As the CPU count increases, contention increases in all shared data structures. For low CPU counts, contention is low and the fact you have multiple CPUs improves performance. As the CPU count becomes significantly larger, contention begins to drown out your performance improvements; as the CPU count becomes large, contention actually starts reducing performance below that of a lower number of CPUs.
You are basically facing one of the aspects of the scalability problem.
I'm not sure however where this problem lies; in your data structures, or in the operating systems data structures. The former you can address - lock-free data structures are an excellent, highly scalable approach. The latter is difficult, since it essentially requires avoiding certain OS functionality.
There are way too many variables to know why one machine is slower than the other. 32 core machines are usually more specialized where an eight core could just be a dual proc quad core machine. Are there vm's or other things running at the same time? Usually with that many cores, IO bandwidth becomes the limiting factor (even if the cpu's still have plenty of bandwidth).

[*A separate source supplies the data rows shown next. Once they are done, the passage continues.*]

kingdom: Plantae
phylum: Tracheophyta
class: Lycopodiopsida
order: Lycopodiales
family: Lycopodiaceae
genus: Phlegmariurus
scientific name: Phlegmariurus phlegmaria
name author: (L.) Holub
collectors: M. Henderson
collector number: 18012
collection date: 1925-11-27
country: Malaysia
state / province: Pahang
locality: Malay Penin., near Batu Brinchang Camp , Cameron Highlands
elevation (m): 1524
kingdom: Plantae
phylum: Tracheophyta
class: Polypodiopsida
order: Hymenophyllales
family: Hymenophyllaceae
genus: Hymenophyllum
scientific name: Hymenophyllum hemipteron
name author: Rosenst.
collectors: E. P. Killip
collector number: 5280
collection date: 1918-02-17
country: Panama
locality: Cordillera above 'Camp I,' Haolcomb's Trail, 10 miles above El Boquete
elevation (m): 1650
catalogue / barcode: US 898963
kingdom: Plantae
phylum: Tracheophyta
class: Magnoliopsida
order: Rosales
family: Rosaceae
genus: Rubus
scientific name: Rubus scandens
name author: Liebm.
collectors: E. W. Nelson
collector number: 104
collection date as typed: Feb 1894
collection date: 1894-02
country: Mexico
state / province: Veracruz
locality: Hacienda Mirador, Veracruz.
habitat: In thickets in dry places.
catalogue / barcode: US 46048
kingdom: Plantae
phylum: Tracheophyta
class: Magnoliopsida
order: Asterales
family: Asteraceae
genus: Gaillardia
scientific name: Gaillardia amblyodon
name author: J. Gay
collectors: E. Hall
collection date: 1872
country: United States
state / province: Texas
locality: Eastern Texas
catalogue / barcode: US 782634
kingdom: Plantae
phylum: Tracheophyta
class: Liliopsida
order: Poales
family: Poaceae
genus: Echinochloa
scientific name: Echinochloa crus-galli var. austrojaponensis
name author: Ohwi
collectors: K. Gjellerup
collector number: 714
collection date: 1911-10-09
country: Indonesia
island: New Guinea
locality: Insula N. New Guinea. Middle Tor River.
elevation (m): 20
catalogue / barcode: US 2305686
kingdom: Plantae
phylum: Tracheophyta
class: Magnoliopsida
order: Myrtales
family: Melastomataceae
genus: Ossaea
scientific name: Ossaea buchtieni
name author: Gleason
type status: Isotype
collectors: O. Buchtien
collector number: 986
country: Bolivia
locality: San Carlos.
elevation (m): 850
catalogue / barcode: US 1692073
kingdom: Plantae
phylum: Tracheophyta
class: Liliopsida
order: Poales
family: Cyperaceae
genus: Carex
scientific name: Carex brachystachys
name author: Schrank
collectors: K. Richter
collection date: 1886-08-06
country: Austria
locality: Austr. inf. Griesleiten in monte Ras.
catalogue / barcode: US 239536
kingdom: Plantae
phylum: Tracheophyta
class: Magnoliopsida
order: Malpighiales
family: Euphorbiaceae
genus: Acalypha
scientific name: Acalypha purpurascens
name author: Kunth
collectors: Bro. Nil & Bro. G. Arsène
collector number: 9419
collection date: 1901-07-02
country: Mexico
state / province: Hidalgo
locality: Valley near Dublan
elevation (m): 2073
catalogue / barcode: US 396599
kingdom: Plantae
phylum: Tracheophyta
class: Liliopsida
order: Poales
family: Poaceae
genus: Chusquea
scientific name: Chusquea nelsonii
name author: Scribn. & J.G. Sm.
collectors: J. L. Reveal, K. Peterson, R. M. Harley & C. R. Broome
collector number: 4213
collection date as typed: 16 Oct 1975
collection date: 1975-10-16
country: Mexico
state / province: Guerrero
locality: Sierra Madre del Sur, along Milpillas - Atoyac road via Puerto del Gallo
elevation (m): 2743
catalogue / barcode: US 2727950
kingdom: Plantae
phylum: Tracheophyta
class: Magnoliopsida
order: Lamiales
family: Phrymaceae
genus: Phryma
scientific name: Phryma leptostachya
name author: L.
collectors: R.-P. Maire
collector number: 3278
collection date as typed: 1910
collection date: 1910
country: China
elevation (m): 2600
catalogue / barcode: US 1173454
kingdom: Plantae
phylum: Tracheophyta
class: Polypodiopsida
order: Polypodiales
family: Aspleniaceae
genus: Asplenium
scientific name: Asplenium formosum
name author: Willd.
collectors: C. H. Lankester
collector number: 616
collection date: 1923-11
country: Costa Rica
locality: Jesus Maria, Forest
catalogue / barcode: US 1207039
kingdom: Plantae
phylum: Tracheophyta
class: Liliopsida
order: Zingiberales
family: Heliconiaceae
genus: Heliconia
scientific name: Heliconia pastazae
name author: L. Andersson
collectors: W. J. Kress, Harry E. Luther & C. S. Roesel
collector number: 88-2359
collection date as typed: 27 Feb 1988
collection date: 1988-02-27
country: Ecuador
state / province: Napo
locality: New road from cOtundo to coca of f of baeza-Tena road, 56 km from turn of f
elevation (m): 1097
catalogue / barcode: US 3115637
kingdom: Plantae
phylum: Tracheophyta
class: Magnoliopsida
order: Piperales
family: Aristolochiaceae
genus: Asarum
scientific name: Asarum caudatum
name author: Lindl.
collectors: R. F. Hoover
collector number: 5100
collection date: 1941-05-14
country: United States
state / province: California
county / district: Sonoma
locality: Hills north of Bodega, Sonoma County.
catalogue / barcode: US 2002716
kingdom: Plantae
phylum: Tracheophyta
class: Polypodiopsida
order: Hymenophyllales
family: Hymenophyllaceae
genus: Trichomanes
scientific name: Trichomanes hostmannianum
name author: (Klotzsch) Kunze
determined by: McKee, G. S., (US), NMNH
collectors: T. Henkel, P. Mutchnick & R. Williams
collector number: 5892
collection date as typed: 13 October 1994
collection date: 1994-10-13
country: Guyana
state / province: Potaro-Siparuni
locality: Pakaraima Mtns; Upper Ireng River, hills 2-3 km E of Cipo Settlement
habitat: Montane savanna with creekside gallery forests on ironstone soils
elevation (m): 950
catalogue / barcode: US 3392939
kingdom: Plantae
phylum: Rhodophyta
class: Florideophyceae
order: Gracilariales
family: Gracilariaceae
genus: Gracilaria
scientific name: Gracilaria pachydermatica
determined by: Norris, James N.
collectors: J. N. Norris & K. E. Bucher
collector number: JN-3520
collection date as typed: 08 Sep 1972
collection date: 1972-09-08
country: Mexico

To start off, you should probably add lots of timers in your code (or profiling or whatever) to figure out what part of your code is taking up the most time.
Performance troublshooting 101: what is the bottleneck ( where in the code and what subsystem (memory, disk, cpu) )
There are so many factors here:
are you actually using the cores?
are your extra threads causing locking issues to be more obvious?
do you not have enough memory to support all the extra stacks / data you can process?
can your IO (disk/network/database) stack keep up with the throughput?
etc
Could it be down to differences in memory or the disk? If there were the bottleneck, you'd not get the value for the additional processing power. Can't really tell without more details of your application/configuration.
With that many threads running concurrently, you're going to have to be really careful to get around issues of threads fighting with each other to access your data. Read up on Non-blocking synchronization.
How many threads are you using? Using to many thread pool threads could cause thread starvation which would make your program slower.
Some articles:
http://www2.sys-con.com/ITSG/virtualcd/Dotnet/archives/0112/gomez/index.html
http://codesith.blogspot.com/2007/03/thread-starvation-in-shared-thread-pool.html
(search for thread starvation in them)
You could use a .net profiler to find your bottle necks, here are a good free one:
http://www.eqatec.com/tools/profiler
I agree with Blank, it's likely to be some form of contention. It's likely to be very hard to track down, unfortunately. It could be in your application code, the framework, the OS, or some combination thereof. Your application code is the most likely culprit, since Microsoft has expended significant effort on making the CLR and the OS scale on 32P boxes.
The contention could be in some hot locks, but it could be that some processor cache lines are sloshing back and forth between CPUs.
What's your metric for 10x worse? Throughput?
Have you tried booting the 32-proc box with fewer CPUs? Use the /NUMPROC option in boot.ini or BCDedit.
Do you achieve 100% CPU utilization? What's your context switch rate like? And how does this compare to the 8P box?